Lettre - Le Vol de la caisse

Pour faire suite à la critique de mon film Le Vol de la caisse, parue dans Le Devoir du 4 mai sous la plume de Martin Bilodeau, j'aimerais souligner qu'un journaliste qui confond 40 milliards de dollars avec 40 millions, comme il le fait dans son article, me semble mal placé pour critiquer le manque de «rigueur» dans l'articulation du discours de mon film.

M. Bilodeau, s'il n'est pas capable de prendre des notes dans l'obscurité d'une salle de cinéma, aurait à tout le moins pu consulter l'affiche du film, le communiqué de presse ou encore simplement l'une des photos ayant servi à illustrer son article, où la somme en question était bien en évidence partout, afin de s'assurer de son exactitude.

Quarante milliards de dollars, soit le montant détourné de la caisse d'assurance-emploi par le gouvernement fédéral depuis maintenant sept ans, cela correspond à peu près, pour situer le lecteur, à l'équivalent du budget annuel du gouvernement du Québec. Ce détournement de fonds, perpétré par le gouvernement fédéral aux dépens des plus démunis de notre société, constitue en fait le plus grand scandale à caractère social et économique auquel on ait assisté au Canada depuis plusieurs décennies. Rien de moins. D'où l'importance de ne pas se tromper dans les chiffres quand on en parle.

Par ailleurs, contrairement à ce que laisse entendre M. Bilodeau dans son article, mon film ne porte pas «en majeure partie sur les revendications des travailleurs saisonniers du Saguenay-Lac-Saint-Jean, étranglés par la réforme de l'assurance-emploi du ministre Lloyd Axworthy... ». Même si les travailleurs du Saguenay-Lac-Saint-Jean qui apparaissent dans mon film en sont les principaux porte-voix, leurs revendications sont celles de la majorité des travailleurs canadiens qui voient tous une partie de leurs cotisations à la caisse d'assurance-chômage détournée par le gouvernement fédéral.

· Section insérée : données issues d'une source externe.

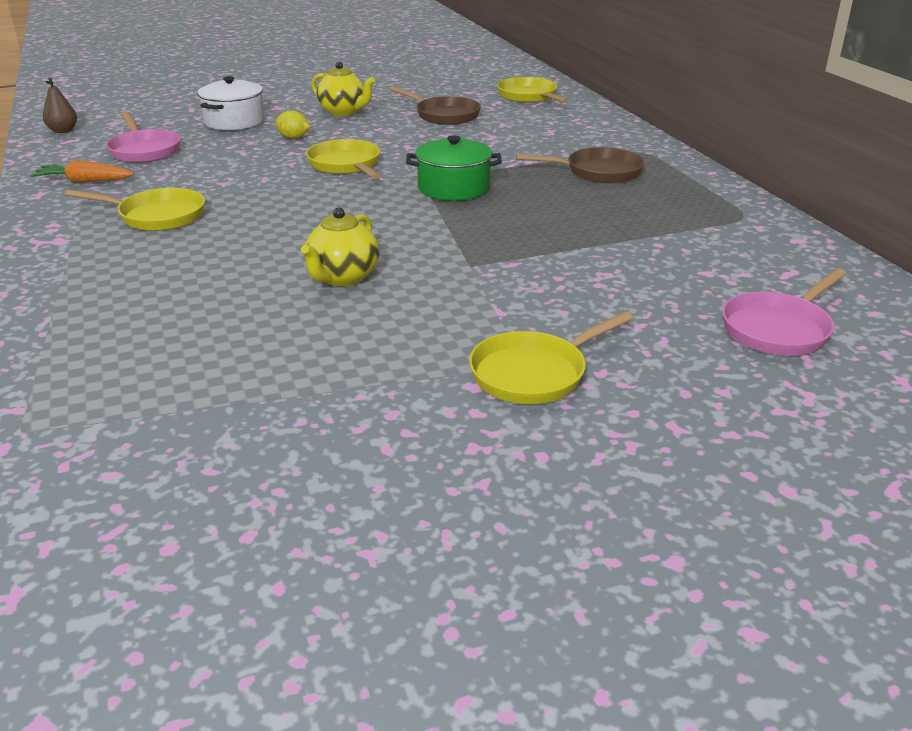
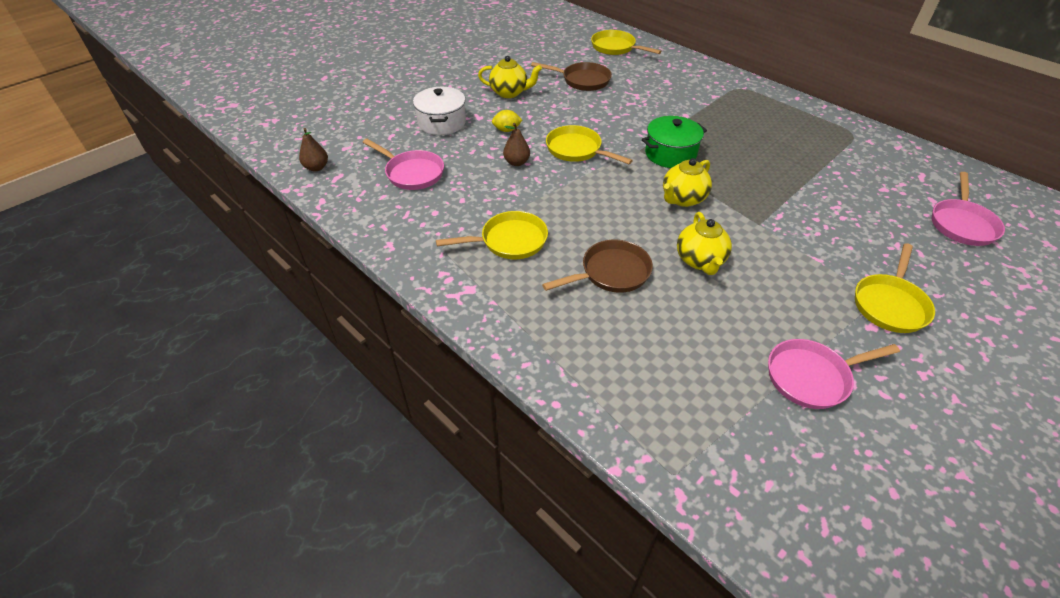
camera: 25 degrees left, 15 degrees up
(84, 181) = (408, 220): orange carrot -> none
(263, 162) = (516, 162): none -> brown pear
(316, 405) = (812, 377): none -> pink pan
(407, 225) = (682, 199): none -> yellow teapot
(598, 172) = (737, 114): brown pan -> brown pan (611, 273)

Ce sont aussi les revendications de tous les travailleurs précaires (et non seulement saisonniers): travailleurs à temps partiel, contractuels, travailleurs «autonomes», de plus en plus nombreux sur le marché du travail (et pas seulement au Lac-Saint-Jean: j'en connais même un qui écrit à l'occasion au Devoir... ) qui, lorsqu'ils tombent en chômage, se retrouvent bien souvent privés des «timbres» qu'ils seraient normalement en droit de percevoir si le gouvernement fédéral n'avait pas sabré sauvagement, et à plusieurs reprises, dans l'assurance-chômage depuis une dizaine d'années.

Enfin, autre rectification pour le bénéfice des lecteurs: les 40 milliards en question n'ont pas «disparu», comme le prétend M. Bilodeau dans son article. Ils ont été détournés par le gouvernement fédéral libéral d'abord afin d'éponger le déficit puis, lorsque celui-ci a été résorbé, afin d'offrir, sur le dos des chômeurs, de généreuses baisses d'impôts qui bénéficieront en priorité aux contribuables canadiens les plus riches. Je crois que mon film met assez bien en lumière cet élément de réflexion.

M. Bilodeau est tout à fait en droit de ne pas apprécier ni mon film ni mon style avec sa caméra trop «présente» et sa mise en scène trop «visible». Il n'est cependant pas en droit de ne pas rapporter fidèlement les quelques éléments d'information qu'il a daigné y glaner et, du même coup, de réduire grossièrement l'importance de la question que j'y ai abordée. Il s'agit après tout d'un documentaire: on doit donc avoir quelques égards pour la réalité qui y est traitée.